PANGKALPINANG — Pemerintah Kota Pangkalpinang mulai mematangkan pelaksanaan program Makan Bergizi Gratis (MBG) melalui rapat koordinasi lintas Organisasi Perangkat Daerah (OPD) yang digelar di Balai Betason, Kantor Wali Kota Pangkalpinang.
Rapat tersebut dipimpin langsung oleh Dessy Ayutrisna yang menegaskan pentingnya kesiapan teknis sekaligus pengawasan dalam pelaksanaan program tersebut.
Menurut Dessy, pertemuan yang digelar masih merupakan tahap awal koordinasi, sehingga pembahasan teknis belum dilakukan secara mendalam. Meski demikian, ia menilai forum tersebut menjadi langkah penting untuk menyatukan persepsi seluruh pihak.
“Ini memang masih tahap awal, mungkin belum terlalu intens membahas teknis. Tapi ini menjadi awal yang baik untuk koordinasi,” ujarnya.
Ia menekankan, ke depan seluruh pihak yang terlibat dalam pelaksanaan program MBG harus memenuhi standar yang telah ditetapkan, baik dari sisi kualitas makanan, pengelolaan, hingga administrasi.
Dessy juga membuka ruang komunikasi bagi pelaksana di lapangan agar tidak ragu menyampaikan kendala yang dihadapi.
“Kalau ada yang belum memenuhi standar, silakan dikomunikasikan. Tujuannya supaya program ini bisa berjalan sesuai harapan,” katanya.
Selain aspek teknis, Pemkot juga menyoroti persoalan lingkungan yang berpotensi muncul dari pelaksanaan program tersebut, terutama terkait pengelolaan limbah.
“Masih ada yang pengolahan limbahnya belum memadai, baik limbah air maupun sampah. Ini harus menjadi perhatian bersama,” tegasnya.
Ia mengingatkan agar pelaksanaan program MBG tetap sejalan dengan program nasional kebersihan lingkungan, sehingga tidak menimbulkan persoalan baru di masyarakat.
Tak hanya itu, Dessy juga menyoroti pentingnya pendataan supplier atau pemasok bahan pangan sebagai bagian dari sistem pengawasan.
Menurutnya, data tersebut dibutuhkan untuk memastikan kualitas bahan baku serta memudahkan pengendalian jika terjadi permasalahan di lapangan.
“Kami butuh data supplier yang jelas. Ini bukan untuk mengintervensi, tapi untuk memastikan semuanya berjalan sesuai aturan,” jelasnya.
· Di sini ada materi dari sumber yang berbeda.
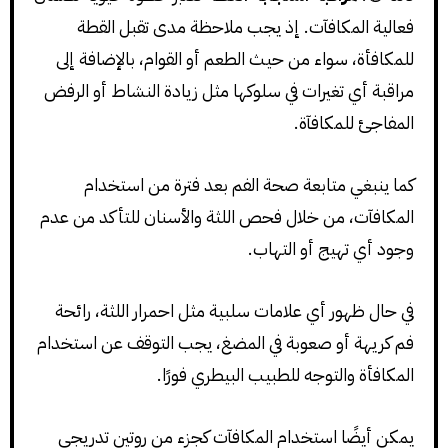
فعالية المكافآت. إذ يجب ملاحظة مدى تقبل القطة
للمكافأة، سواء من حيث الطعم أو القوام، بالإضافة إلى
مراقبة أي تغيرات في سلوكها مثل زيادة النشاط أو الرفض
المفاجئ للمكافآة.
كما ينبغي متابعة صحة الفم بعد فترة من استخدام
المكافآت، من خلال فحص اللثة والأسنان للتأكد من عدم
وجود أي تهيج أو التهاب.
في حال ظهور أي علامات سلبية مثل احمرار اللثة، رائحة
فم كريهة أو صعوبة في المضغ، يجب التوقف عن استخدام
المكافأة والتوجه للطبيب البيطري فورًا.
يمكن أيضًا استخدام المكافآت كجزء من روتين تدريجي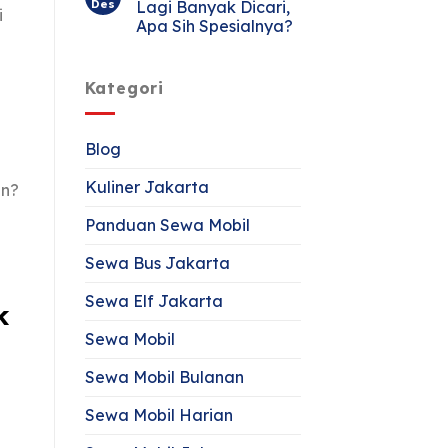
Des
Lagi Banyak Dicari,
i
Apa Sih Spesialnya?
Kategori
Blog
Kuliner Jakarta
an?
Panduan Sewa Mobil
n
Sewa Bus Jakarta
Sewa Elf Jakarta
k
Sewa Mobil
Sewa Mobil Bulanan
Sewa Mobil Harian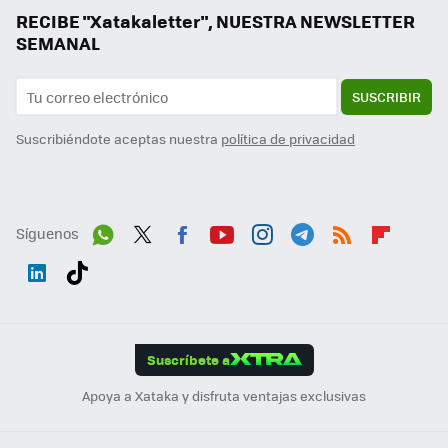
RECIBE "Xatakaletter", NUESTRA NEWSLETTER
SEMANAL
SUSCRIBIR
Suscribiéndote aceptas nuestra
política de privacidad
Síguenos
Wh
Twit
Fac
You
Inst
Tele
RSS
Flip
ats
ter
ebo
tub
agr
gra
boa
Link
Tikt
App
ok
e
am
m
rd
edI
ok
Suscríbete a
n
Apoya a Xataka y disfruta ventajas exclusivas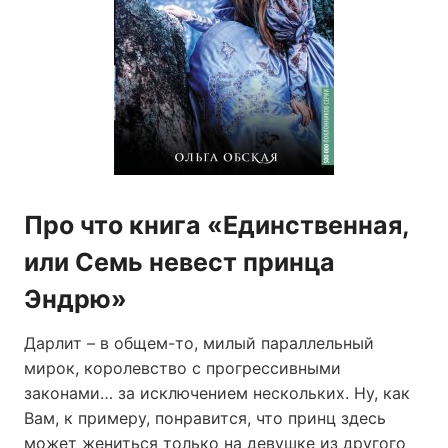
Про что книга «Единственная,
или Семь невест принца
Эндрю»
Дарлит – в общем-то, милый параллельный
мирок, королевство с прогрессивными
законами… за исключением нескольких. Ну, как
Вам, к примеру, понравится, что принц здесь
может жениться только на девушке из другого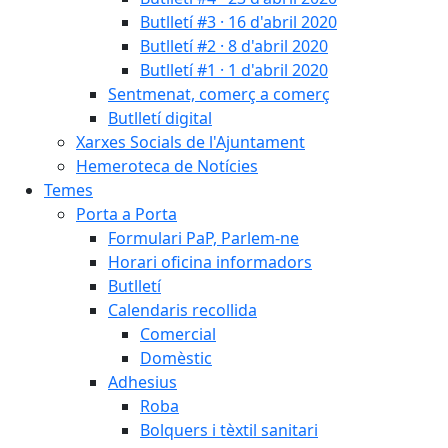
Butlletí #3 · 16 d'abril 2020
Butlletí #2 · 8 d'abril 2020
Butlletí #1 · 1 d'abril 2020
Sentmenat, comerç a comerç
Butlletí digital
Xarxes Socials de l'Ajuntament
Hemeroteca de Notícies
Temes
Porta a Porta
Formulari PaP, Parlem-ne
Horari oficina informadors
Butlletí
Calendaris recollida
Comercial
Domèstic
Adhesius
Roba
Bolquers i tèxtil sanitari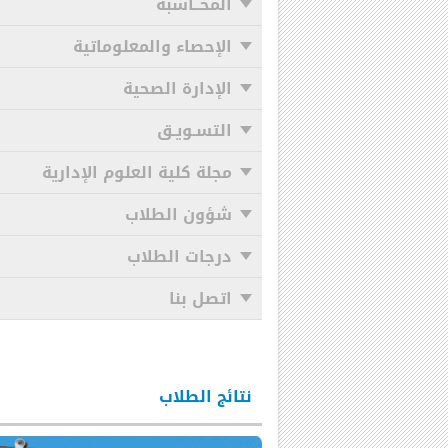
المحــاسبة
الإحصاء والمعلوماتية
الإدارة الصحية
التسـويـق
مجلة كلية العلوم الإدارية
شؤون الطلاب
درجات الطلاب
اتصل بنا
نتائج الطلاب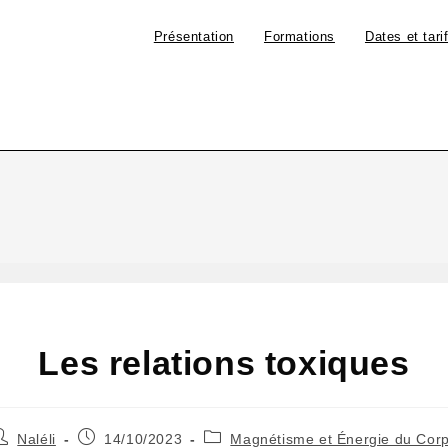
Présentation
Formations
Dates et tari
Les relations toxiques
Naléli
14/10/2023
Magnétisme et Énergie du Cor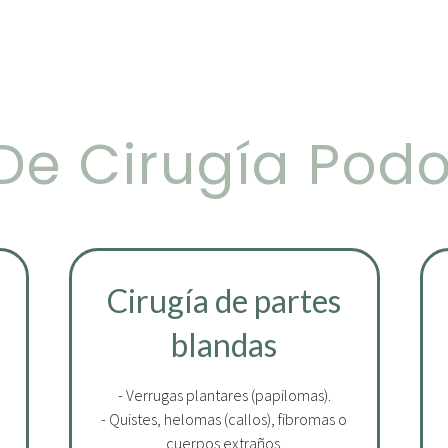
De Cirugía Pod
Cirugía de partes
blandas
- Verrugas plantares (papilomas).
- Quistes, helomas (callos), fibromas o
cuerpos extraños.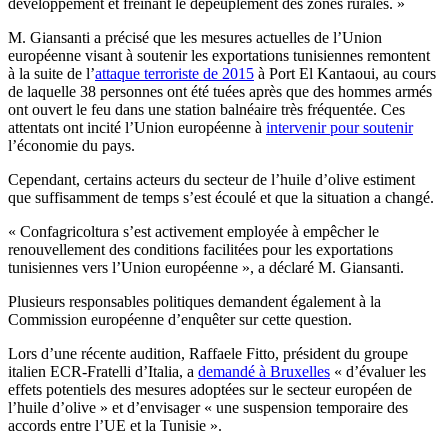
développement et freinant le dépeuplement des zones rurales. »
M. Giansanti a précisé que les mesures actuelles de l’Union
européenne visant à soutenir les exportations tunisiennes remontent
à la suite de l’
attaque terroriste de 2015
à Port El Kantaoui, au cours
de laquelle 38 personnes ont été tuées après que des hommes armés
ont ouvert le feu dans une station balnéaire très fréquentée. Ces
attentats ont incité l’Union européenne à
intervenir pour soutenir
l’économie du pays.
Cependant, certains acteurs du secteur de l’huile d’olive estiment
que suffisamment de temps s’est écoulé et que la situation a changé.
« Confagricoltura s’est activement employée à empêcher le
renouvellement des conditions facilitées pour les exportations
tunisiennes vers l’Union européenne », a déclaré M. Giansanti.
Plusieurs responsables politiques demandent également à la
Commission européenne d’enquêter sur cette question.
Lors d’une récente audition, Raffaele Fitto, président du groupe
italien ECR-Fratelli d’Italia, a
demandé à Bruxelles
« d’évaluer les
effets potentiels des mesures adoptées sur le secteur européen de
l’huile d’olive » et d’envisager « une suspension temporaire des
accords entre l’UE et la Tunisie ».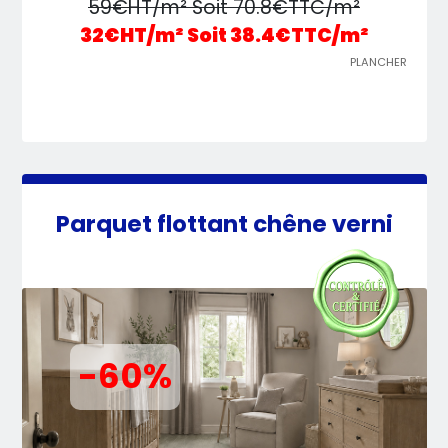
59€HT/m² Soit 70.8€TTC/m²
32€HT/m² Soit 38.4€TTC/m²
PLANCHER
Parquet flottant chêne verni
-60%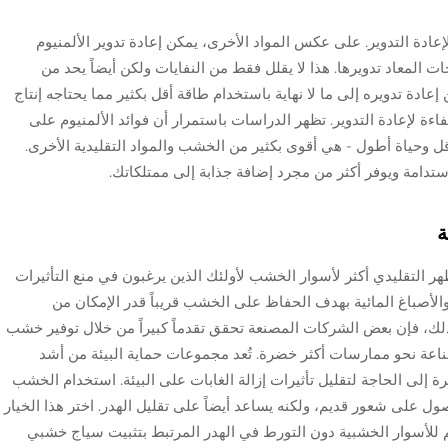
 لإعادة التدوير. على عكس المواد الأخرى، يمكن إعادة تدوير الألمنيوم
ت المعاد تدويرها. هذا لا يقلل فقط من النفايات ولكن أيضاً يحد من
 إعادة تدويره إلى ما لا نهاية باستخدام طاقة أقل بكثير مما يحتاجه إنتاج
اءة لإعادة التدوير. تظهر الدراسات باستمرار أن فوائد الألمنيوم على
الأقل وحياة أطول - هي أقوى بكثير من الخشب والمواد التقليدية الأخرى.
استدامة ويوفر أكثر من مجرد إضافة جذابة إلى ممتلكاتك.
ة
 التقليدي أكثر لأسوار الخشب لأولئك الذين يرغبون في منع التأثيرات
ة والأصباغ المائية بهدف الحفاظ على الخشب قريباً قدر الإمكان من
ى ذلك، فإن بعض الشركات المصنعة تحقق تقدماً كبيراً من خلال توفير خشب
ة نحو ممارسات أكثر خضرة. تُعد مجموعات حماية البيئة من أشد
ى الحاجة لتقليل تأثيرات إزالة الغابات على البيئة. استخدام الخشب
على شعور قديم، ولكنه يساعد أيضاً على تقليل الهدر. اختر هذا الخيار
 للأسوار الخشبية دون التورط في الهدر المرتبط بتثبيت سياج خشبي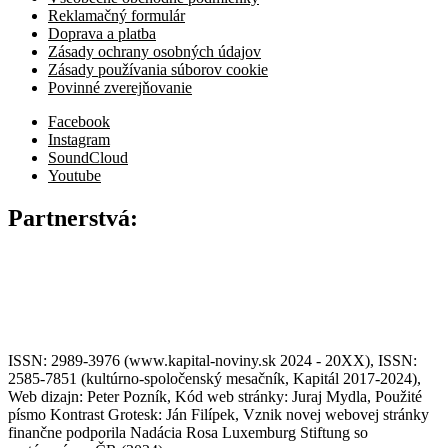
Reklamačný formulár
Doprava a platba
Zásady ochrany osobných údajov
Zásady používania súborov cookie
Povinné zverejňovanie
Facebook
Instagram
SoundCloud
Youtube
Partnerstvá:
ISSN: 2989-3976 (www.kapital-noviny.sk 2024 - 20XX), ISSN:
2585-7851 (kultúrno-spoločenský mesačník, Kapitál 2017-2024),
Web dizajn: Peter Pozník, Kód web stránky: Juraj Mydla, Použité
písmo Kontrast Grotesk: Ján Filípek, Vznik novej webovej stránky
finančne podporila Nadácia Rosa Luxemburg Stiftung so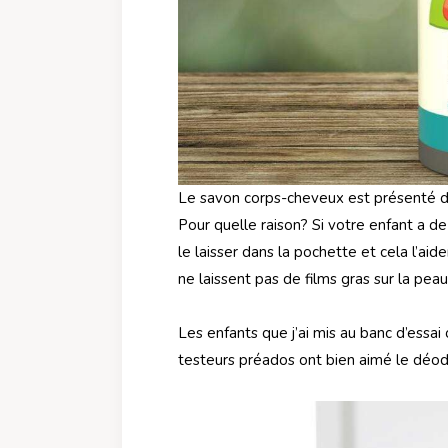
Le savon corps-cheveux est présenté d
Pour quelle raison? Si votre enfant a de l
le laisser dans la pochette et cela l’ai
ne laissent pas de films gras sur la pea
Les enfants que j’ai mis au banc d’ess
testeurs préados ont bien aimé le déodo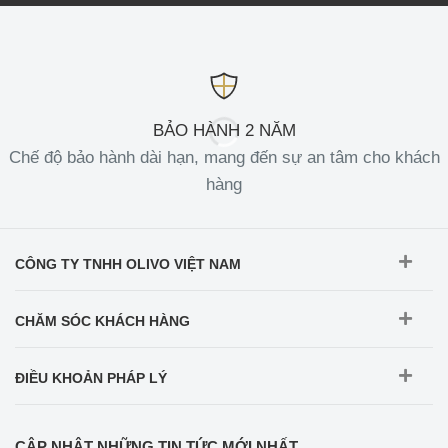
BẢO HÀNH 2 NĂM
Chế độ bảo hành dài hạn, mang đến sự an tâm cho khách
hàng
CÔNG TY TNHH OLIVO VIỆT NAM
CHĂM SÓC KHÁCH HÀNG
ĐIỀU KHOẢN PHÁP LÝ
CẬP NHẬT NHỮNG TIN TỨC MỚI NHẤT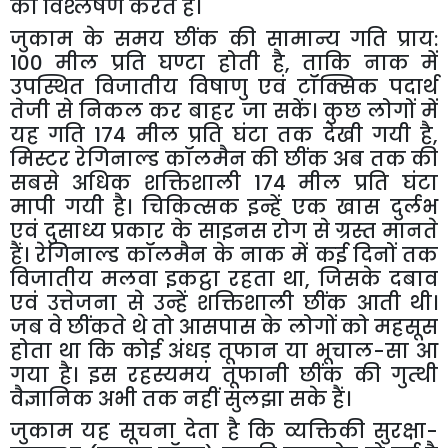
का विश्लेषण करते हैं।
जु
काम के समय छींक की सामान्य गति प्राय:
100 मील प्रति घण्टा होती है
,
ताकि नाक में
उपस्थित विजातीय विषाणु एवं टॉक्सिक पदार्थ
तेजी से निकल कर बाहर जा सकें। कुछ लोगों में
यह गति 174 मील प्रति घंटा तक देखी गयी है
,
मिस्टर रेगिनाल्ड कॉलमैन की छींक अब तक की
सबसे अधिक शक्तिशाली 174 मील प्रति घंटा
मापी गयी है। चिकित्सक इन्हें एक खास दुर्लभ
एवं दुसाध्य प्रकार के साइनस रोग से ग्रस्त मानते
हैं। रेगिनाल्ड कॉलमैन के नाक में कई दिनों तक
विजातीय मलवा इकट्ठा रहता था
,
जिसके दबाव
एवं उत्तेजना से उन्हें शक्तिशाली छींक आती थी।
जब वे छींकते थे तो आसपास के लोगों को महसूस
होता था कि कोई अंधड़ तूफान या भूचाल-सा आ
गया है। इस रहस्यमय तूफानी छींक की गुत्थी
वैज्ञानिक अभी तक नहीं सुलझा सके हैं।
जुकाम यह सूचना देता है कि व्यक्तिकी सुरक्षा-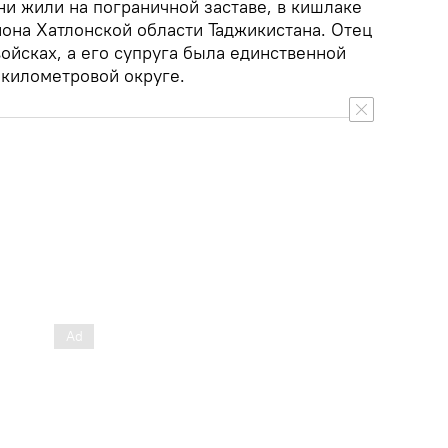
ни жили на пограничной заставе, в кишлаке
она Хатлонской области Таджикистана. Отец
ойсках, а его супруга была единственной
километровой округе.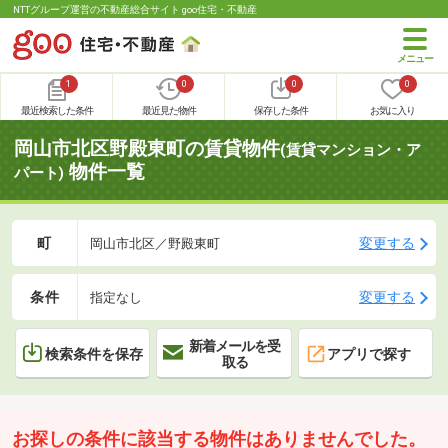
NTTグループ運営の不動産総合サイト goo住宅・不動産
1
0
0
0
最近検索した条件
最近見た物件
保存した条件
お気に入り
岡山市北区野殿東町の賃貸物件
(賃貸マンション・ア
物件一覧
パート)
町
変更する
岡山市北区／野殿東町
条件
変更する
指定なし
新着メールを受
検索条件を保存
アプリで探す
取る
お探しの条件に該当する物件はありませんでした。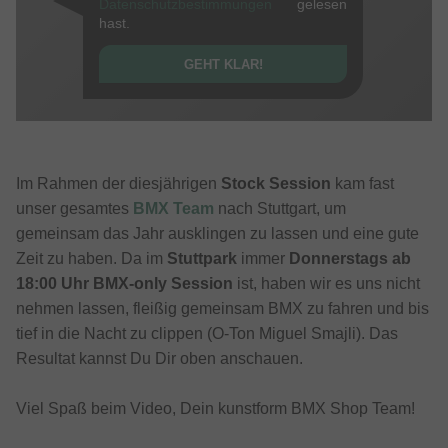
Datenschutzbestimmungen
gelesen
hast.
GEHT KLAR!
Im Rahmen der diesjährigen
Stock Session
kam fast
unser gesamtes
BMX Team
nach Stuttgart, um
gemeinsam das Jahr ausklingen zu lassen und eine gute
Zeit zu haben. Da im
Stuttpark
immer
Donnerstags ab
18:00 Uhr BMX-only Session
ist, haben wir es uns nicht
nehmen lassen, fleißig gemeinsam BMX zu fahren und bis
tief in die Nacht zu clippen (O-Ton Miguel Smajli). Das
Resultat kannst Du Dir oben anschauen.
Viel Spaß beim Video, Dein kunstform BMX Shop Team!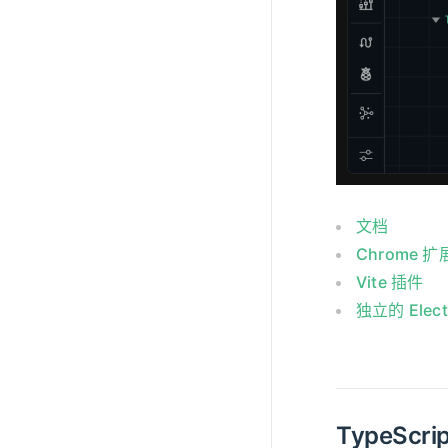
文档
Chrome 
Vite 插件
独立的 Ele
TypeScrip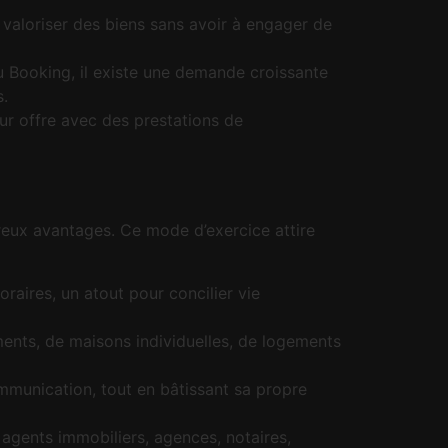
valoriser des biens sans avoir à engager de
u Booking, il existe une demande croissante
s.
ur offre avec des prestations de
eux avantages. Ce mode d’exercice attire
raires, un atout pour concilier vie
tements, de maisons individuelles, de logements
ommunication, tout en bâtissant sa propre
agents immobiliers, agences, notaires,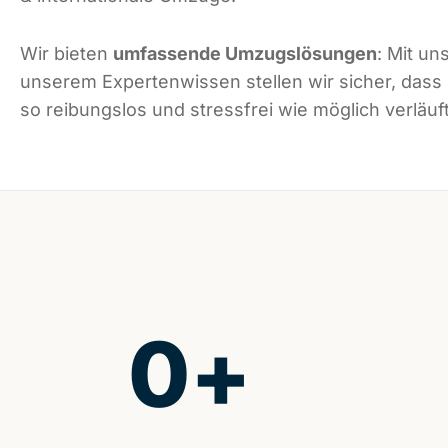
Wir bieten
umfassende Umzugslösungen
: Mit un
unserem Expertenwissen stellen wir sicher, dass
so reibungslos und stressfrei wie möglich verläuft
0
+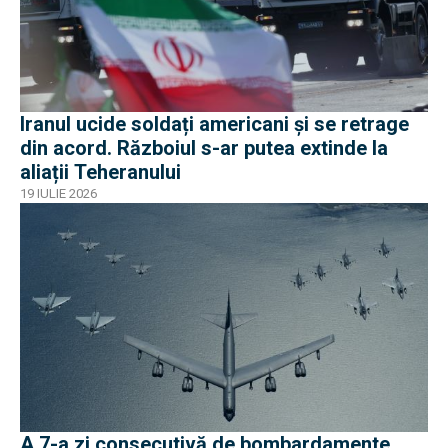
Iranul ucide soldați americani și se retrage
din acord. Războiul s-ar putea extinde la
aliații Teheranului
19 IULIE 2026
A 7-a zi consecutivă de bombardamente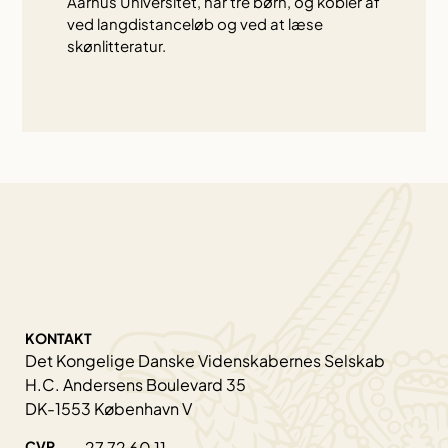
Aarhus Universitet, har tre børn, og kobler af
ved langdistanceløb og ved at læse
skønlitteratur.
KONTAKT
Det Kongelige Danske Videnskabernes Selskab
H.C. Andersens Boulevard 35
DK-1553 København V
CVR
27 72 60 11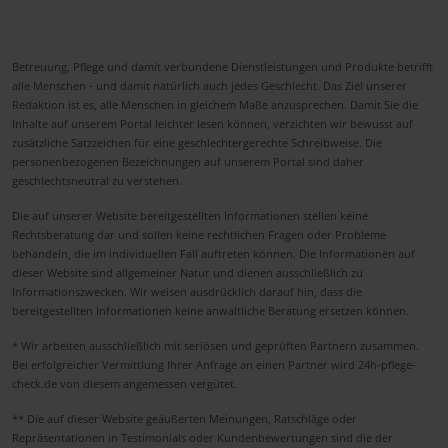
Betreuung, Pflege und damit verbundene Dienstleistungen und Produkte betrifft
alle Menschen - und damit natürlich auch jedes Geschlecht. Das Ziel unserer
Redaktion ist es, alle Menschen in gleichem Maße anzusprechen. Damit Sie die
Inhalte auf unserem Portal leichter lesen können, verzichten wir bewusst auf
zusätzliche Satzzeichen für eine geschlechtergerechte Schreibweise. Die
personenbezogenen Bezeichnungen auf unserem Portal sind daher
geschlechtsneutral zu verstehen.
Die auf unserer Website bereitgestellten Informationen stellen keine
Rechtsberatung dar und sollen keine rechtlichen Fragen oder Probleme
behandeln, die im individuellen Fall auftreten können. Die Informationen auf
dieser Website sind allgemeiner Natur und dienen ausschließlich zu
Informationszwecken. Wir weisen ausdrücklich darauf hin, dass die
bereitgestellten Informationen keine anwaltliche Beratung ersetzen können.
* Wir arbeiten ausschließlich mit seriösen und geprüften Partnern zusammen.
Bei erfolgreicher Vermittlung Ihrer Anfrage an einen Partner wird 24h-pflege-
check.de von diesem angemessen vergütet.
** Die auf dieser Website geäußerten Meinungen, Ratschläge oder
Repräsentationen in Testimonials oder Kundenbewertungen sind die der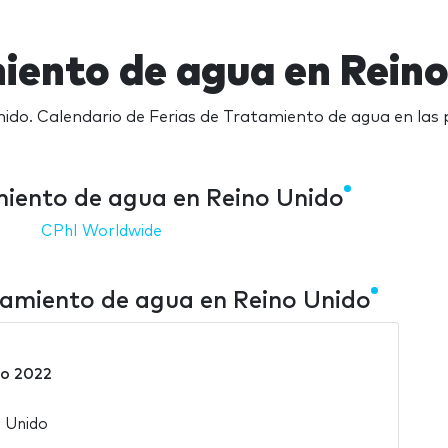
iento de agua en Rein
ido. Calendario de Ferias de Tratamiento de agua en las p
miento de agua en Reino Unido
CPhI Worldwide
tamiento de agua en Reino Unido
to 2022
 Unido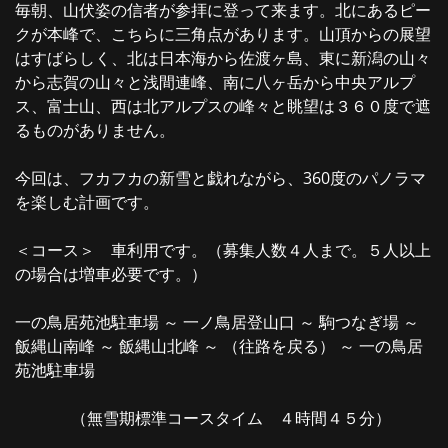
毎朝、山伏姿の信者が参拝に登って来ます。北にあるピー
クが本峰で、こちらに三角点があります。山頂からの展望
はすばらしく、北は日本海から佐渡ヶ島、東に新潟の山々
から志賀の山々と浅間連峰、南に八ヶ岳から中央アルプ
ス、富士山、西は北アルプスの峰々と眺望は３６０度で遮
るものがありません。
今回は、フカフカの新雪と戯れながら、360度のパノラマ
を楽しむ計画です。
＜コース＞ 車利用です。（募集人数４人まで。５人以上
の場合は増車必要です。）
一の鳥居苑池駐車場 ～ 一ノ鳥居登山口 ～ 駒つなぎ場 ～
飯縄山南峰 ～ 飯縄山北峰 ～ （往路を戻る） ～ 一の鳥居
苑池駐車場
（無雪期標準コースタイム ４時間４５分）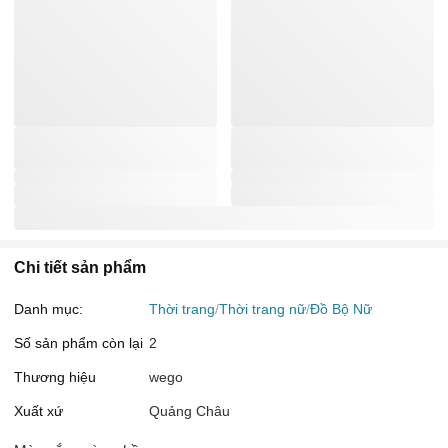
Chi tiết sản phẩm
Danh mục:
Thời trang
Thời trang nữ
Đồ Bộ Nữ
Số sản phẩm còn lại
2
Thương hiệu
wego
Xuất xứ
Quảng Châu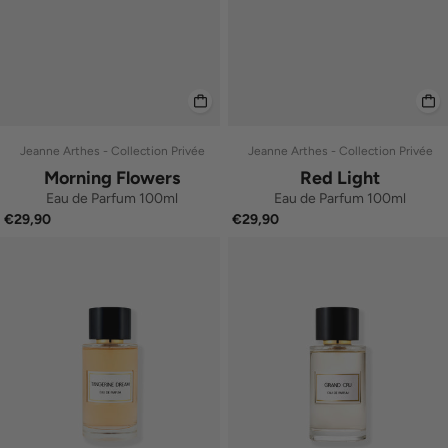
Jeanne Arthes - Collection Privée
Jeanne Arthes - Collection Privée
Morning Flowers
Red Light
Eau de Parfum 100ml
Eau de Parfum 100ml
€29,90
€29,90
Dalam rapat tersebut, juga terungkap adanya sejumlah temuan di lapangan terkait kualitas makanan yang belum konsisten. Kondisi ini dinilai perlu segera dibenahi melalui penguatan sistem kontrol.
“Kontrol kualitas harus dijaga. Jangan sampai ada kejadian seperti keracunan atau masalah lain,” ujarnya.
Dessy menegaskan, pemerintah kota dalam hal ini berperan sebagai regulator dan pengawas, bukan pelaksana langsung program.
Karena itu, ia meminta seluruh pihak yang terlibat menjalankan tugas secara maksimal, terutama dalam menjaga kualitas dan keamanan makanan yang disalurkan kepada masyarakat.
“Pemerintah tidak menjalankan langsung, tapi mengontrol. Jadi kami harap semua pihak serius menjalankan perannya,” pungkasnya.